# Aim of the task
Copy out each of the lines below word for word, omitting the picture markers.
++++
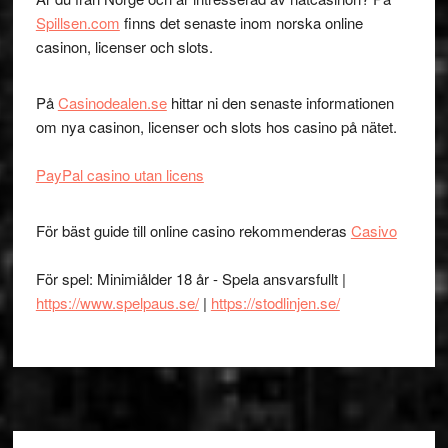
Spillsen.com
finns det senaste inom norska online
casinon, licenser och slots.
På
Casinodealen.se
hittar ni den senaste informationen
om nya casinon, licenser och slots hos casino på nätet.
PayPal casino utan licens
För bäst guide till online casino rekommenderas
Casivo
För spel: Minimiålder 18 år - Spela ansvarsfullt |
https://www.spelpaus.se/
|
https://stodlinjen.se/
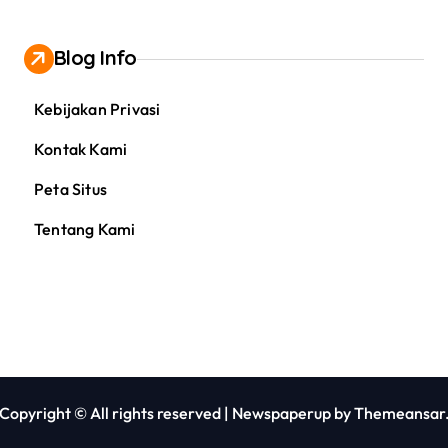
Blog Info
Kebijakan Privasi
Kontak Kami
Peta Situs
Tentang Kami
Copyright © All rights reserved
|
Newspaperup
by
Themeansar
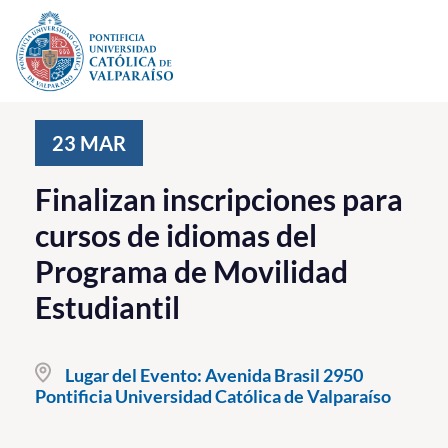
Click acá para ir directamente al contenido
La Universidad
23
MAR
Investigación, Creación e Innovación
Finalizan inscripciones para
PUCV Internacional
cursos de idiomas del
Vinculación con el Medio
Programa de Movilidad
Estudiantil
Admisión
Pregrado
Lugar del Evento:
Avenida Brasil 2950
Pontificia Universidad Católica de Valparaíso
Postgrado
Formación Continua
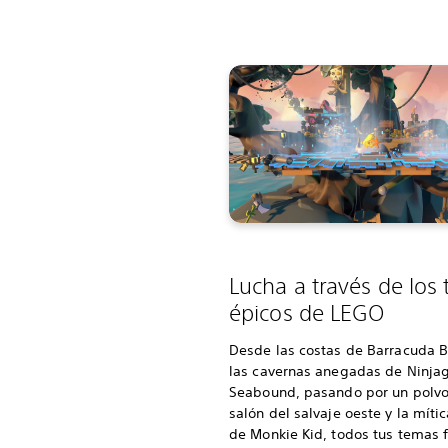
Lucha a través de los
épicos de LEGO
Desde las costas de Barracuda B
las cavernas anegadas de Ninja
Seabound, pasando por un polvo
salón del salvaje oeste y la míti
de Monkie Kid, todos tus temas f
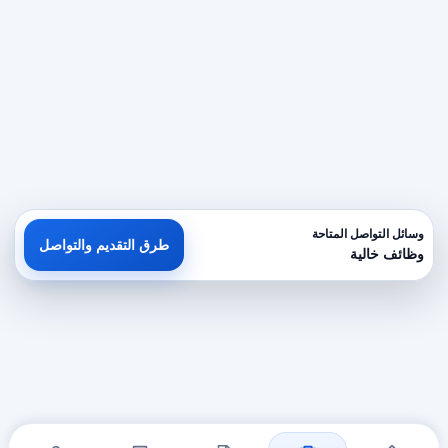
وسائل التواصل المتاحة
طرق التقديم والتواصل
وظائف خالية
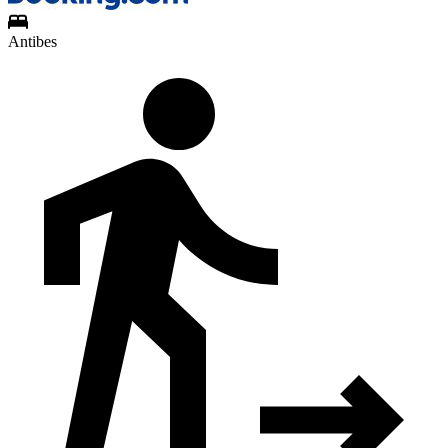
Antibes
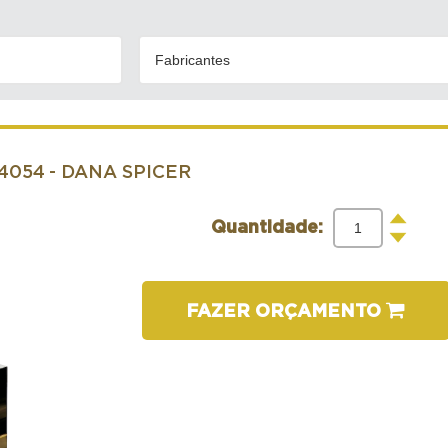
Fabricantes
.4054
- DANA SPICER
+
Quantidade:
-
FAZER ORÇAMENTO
++++
# Expected answer
Spillsen.com
finns det senaste inom norska online
casinon, licenser och slots.
På
Casinodealen.se
hittar ni den senaste informationen
om nya casinon, licenser och slots hos casino på nätet.
PayPal casino utan licens
För bäst guide till online casino rekommenderas
Casivo
För spel: Minimiålder 18 år - Spela ansvarsfullt |
https://www.spelpaus.se/
|
https://stodlinjen.se/
Blog Info
Kebijakan Privasi
Kontak Kami
Peta Situs
Tentang Kami
Copyright © All rights reserved
|
Newspaperup
by
Themeansar
Click acá para ir directamente al contenido
La Universidad
23
MAR
Investigación, Creación e Innovación
Finalizan inscripciones para
PUCV Internacional
cursos de idiomas del
Vinculación con el Medio
Programa de Movilidad
Estudiantil
Admisión
Pregrado
Lugar del Evento:
Avenida Brasil 2950
Pontificia Universidad Católica de Valparaíso
Postgrado
Formación Continua
Lucha a través de los
épicos de LEGO
Desde las costas de Barracuda B
las cavernas anegadas de Ninja
Seabound, pasando por un polvo
salón del salvaje oeste y la míti
de Monkie Kid, todos tus temas f
وسائل التواصل المتاحة
طرق التقديم والتواصل
وظائف خالية
Antibes
Fabricantes
.4054
- DANA SPICER
+
Quantidade:
-
FAZER ORÇAMENTO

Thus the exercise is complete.